— DIRECTIONS FOR THIS TASK —
For the data that follows, give the number of lines in which "olan" appears. Add nothing to it.

(Saved entries)
[Start of Attachment]

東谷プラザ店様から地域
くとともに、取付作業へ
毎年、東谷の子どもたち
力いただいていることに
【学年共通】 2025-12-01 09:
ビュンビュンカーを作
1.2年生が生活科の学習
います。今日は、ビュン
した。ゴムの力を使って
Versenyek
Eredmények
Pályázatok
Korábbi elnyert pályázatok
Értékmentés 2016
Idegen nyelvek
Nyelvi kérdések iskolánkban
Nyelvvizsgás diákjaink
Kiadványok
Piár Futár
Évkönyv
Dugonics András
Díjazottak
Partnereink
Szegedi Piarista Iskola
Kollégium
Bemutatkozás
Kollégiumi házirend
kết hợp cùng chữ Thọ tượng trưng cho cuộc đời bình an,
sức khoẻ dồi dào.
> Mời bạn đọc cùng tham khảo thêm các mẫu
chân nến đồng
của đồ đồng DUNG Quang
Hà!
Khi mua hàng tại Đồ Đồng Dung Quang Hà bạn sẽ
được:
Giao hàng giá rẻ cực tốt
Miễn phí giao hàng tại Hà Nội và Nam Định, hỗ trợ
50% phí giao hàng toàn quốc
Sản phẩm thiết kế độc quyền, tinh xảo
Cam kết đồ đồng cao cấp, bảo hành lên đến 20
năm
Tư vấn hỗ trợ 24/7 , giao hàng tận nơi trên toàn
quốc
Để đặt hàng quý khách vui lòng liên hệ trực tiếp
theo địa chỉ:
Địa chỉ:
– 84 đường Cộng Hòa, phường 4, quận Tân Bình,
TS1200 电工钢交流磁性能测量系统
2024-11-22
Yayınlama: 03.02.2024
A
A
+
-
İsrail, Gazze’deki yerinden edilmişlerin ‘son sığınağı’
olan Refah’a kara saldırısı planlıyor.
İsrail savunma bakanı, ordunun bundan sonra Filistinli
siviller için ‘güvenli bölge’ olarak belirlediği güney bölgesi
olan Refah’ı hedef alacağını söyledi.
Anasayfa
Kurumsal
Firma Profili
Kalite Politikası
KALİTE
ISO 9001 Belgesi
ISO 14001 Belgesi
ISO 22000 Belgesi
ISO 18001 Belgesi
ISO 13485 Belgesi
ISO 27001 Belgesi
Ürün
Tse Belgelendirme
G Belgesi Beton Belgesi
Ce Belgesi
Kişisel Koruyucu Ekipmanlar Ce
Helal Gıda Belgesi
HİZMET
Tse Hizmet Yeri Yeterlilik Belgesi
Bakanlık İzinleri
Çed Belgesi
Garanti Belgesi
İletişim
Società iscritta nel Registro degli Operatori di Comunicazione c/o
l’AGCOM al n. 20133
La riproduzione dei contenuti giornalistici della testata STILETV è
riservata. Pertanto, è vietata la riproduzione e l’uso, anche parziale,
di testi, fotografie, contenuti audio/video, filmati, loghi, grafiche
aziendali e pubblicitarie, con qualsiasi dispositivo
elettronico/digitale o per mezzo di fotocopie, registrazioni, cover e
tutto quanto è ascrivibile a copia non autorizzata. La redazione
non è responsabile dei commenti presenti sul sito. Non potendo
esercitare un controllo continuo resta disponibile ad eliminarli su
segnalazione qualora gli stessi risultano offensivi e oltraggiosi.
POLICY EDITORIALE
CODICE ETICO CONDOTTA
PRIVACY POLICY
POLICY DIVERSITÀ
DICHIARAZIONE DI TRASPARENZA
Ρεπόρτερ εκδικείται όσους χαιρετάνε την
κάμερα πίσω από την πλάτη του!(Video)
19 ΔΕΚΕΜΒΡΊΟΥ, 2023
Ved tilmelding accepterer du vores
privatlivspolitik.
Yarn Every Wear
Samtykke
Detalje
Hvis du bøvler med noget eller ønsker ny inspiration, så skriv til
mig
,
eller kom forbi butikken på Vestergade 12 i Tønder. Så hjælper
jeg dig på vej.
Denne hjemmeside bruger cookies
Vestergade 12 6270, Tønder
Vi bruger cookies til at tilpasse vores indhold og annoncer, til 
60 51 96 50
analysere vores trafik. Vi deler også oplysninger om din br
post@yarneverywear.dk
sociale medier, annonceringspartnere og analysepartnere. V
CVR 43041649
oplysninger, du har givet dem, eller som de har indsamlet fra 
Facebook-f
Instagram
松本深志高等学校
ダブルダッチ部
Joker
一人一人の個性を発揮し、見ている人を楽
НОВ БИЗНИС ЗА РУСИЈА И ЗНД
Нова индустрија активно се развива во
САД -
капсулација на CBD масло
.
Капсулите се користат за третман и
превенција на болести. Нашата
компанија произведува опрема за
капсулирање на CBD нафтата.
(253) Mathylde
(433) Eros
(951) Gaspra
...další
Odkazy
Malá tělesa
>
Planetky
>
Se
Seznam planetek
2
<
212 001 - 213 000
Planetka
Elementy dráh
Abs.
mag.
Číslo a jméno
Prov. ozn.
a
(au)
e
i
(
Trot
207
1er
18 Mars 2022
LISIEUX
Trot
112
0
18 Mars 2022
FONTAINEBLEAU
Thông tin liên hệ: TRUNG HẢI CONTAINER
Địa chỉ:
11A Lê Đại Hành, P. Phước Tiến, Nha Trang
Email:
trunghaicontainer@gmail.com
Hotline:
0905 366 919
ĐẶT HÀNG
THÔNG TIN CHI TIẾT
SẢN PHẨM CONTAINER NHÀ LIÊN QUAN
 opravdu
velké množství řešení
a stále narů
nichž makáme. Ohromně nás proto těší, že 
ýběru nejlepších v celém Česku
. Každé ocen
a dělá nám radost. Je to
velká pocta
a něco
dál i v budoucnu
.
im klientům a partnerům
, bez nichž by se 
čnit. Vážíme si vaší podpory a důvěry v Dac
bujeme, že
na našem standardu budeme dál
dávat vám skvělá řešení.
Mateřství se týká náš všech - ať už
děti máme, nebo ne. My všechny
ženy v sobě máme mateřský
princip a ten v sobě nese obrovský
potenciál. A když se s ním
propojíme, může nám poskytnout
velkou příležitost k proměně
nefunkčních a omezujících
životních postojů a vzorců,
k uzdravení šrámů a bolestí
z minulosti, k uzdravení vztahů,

[End of Attachment]

— TASK RESPONSE —
2